Exposing the cubs to different natural environments provides essential sensory enrichment for continued development. Interaction and socialization is carefully managed to help build confidence. Allowing guests to observe the cub at play provides an educational opportunity to communicate the needs and perils of this rare and vulnerable species.
Aiya and Shigu are the first set of multiples for the Zoo’s pair of 5-year-old adult leopards. The cubs have received round-the-clock care after their birth mother became anxious and stopped caring for them. Within the managed population, clouded leopard cubs are routinely hand-reared for the best chance of survival. Hand-rearing also improves socialization for early introductions to potential mates and reduces fatal attacks by aggressive adults.
Within a few weeks, the Zoo’s animal care team will begin to transition the cubs to supervised independence by introducing them to an appropriate habitat within the Zoo. Their long-term home has not yet been determined.
Tampa’s Lowry Park Zoo participates in the Association of Zoos and Aquariums (AZA) Clouded Leopard Species Survival Plan (SSP) designed to support the conservation of select wildlife at risk of extinction. The Zoo’s parent leopards, “Yim” (male) and “Malee“ (female), were matched by the SSP and have lived together at Tampa’s Lowry Park Zoo since six months of age (2011). The species is currently listed as vulnerable.

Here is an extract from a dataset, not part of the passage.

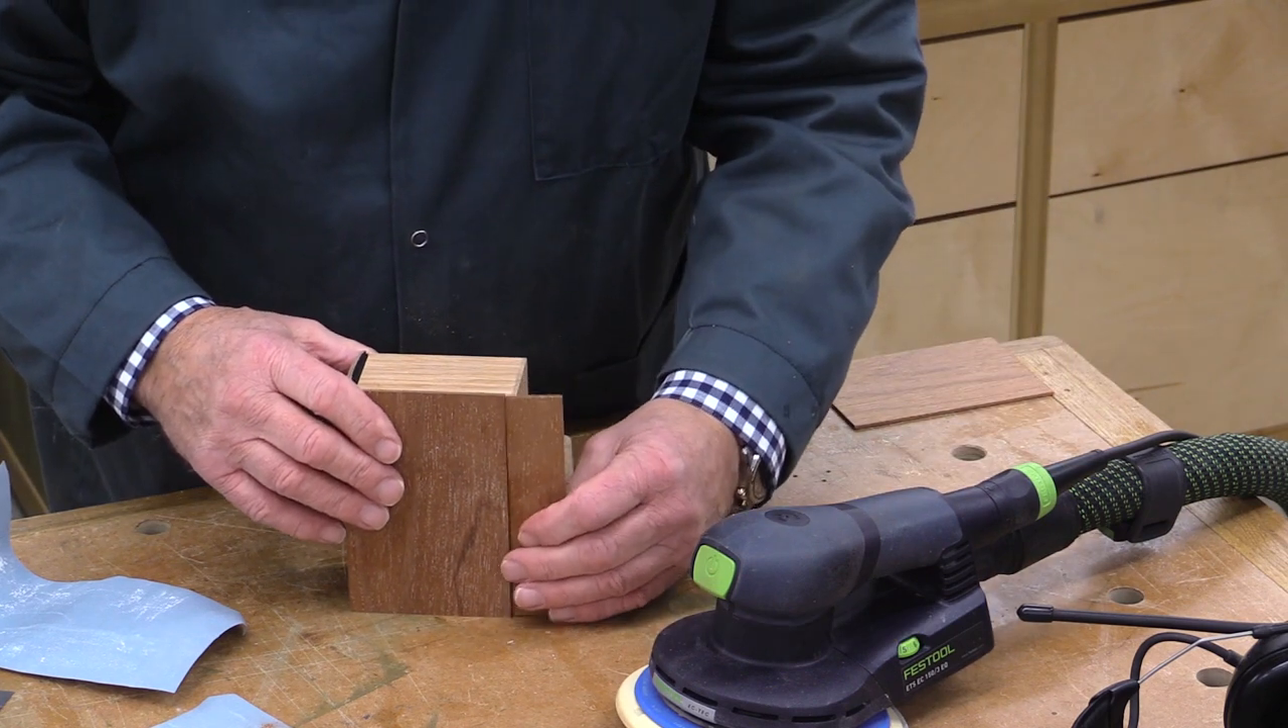This piece isn't quite wide enough so I've got a joining piece.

Clouded leopards are the smallest of the “big cats,” weighing 30-60 pounds in adulthood and measuring about five feet long (including the long tail). Native to Southeast Asia, clouded leopards are found in forests and rainforests. They are known as shy and reclusive cats. As a forest-dependent species, the leopard’s native range is undergoing the world's fastest regional deforestation rates, highly due to expansion of palm oil plantations. High levels of hunting and poaching also make the species vulnerable to extinction.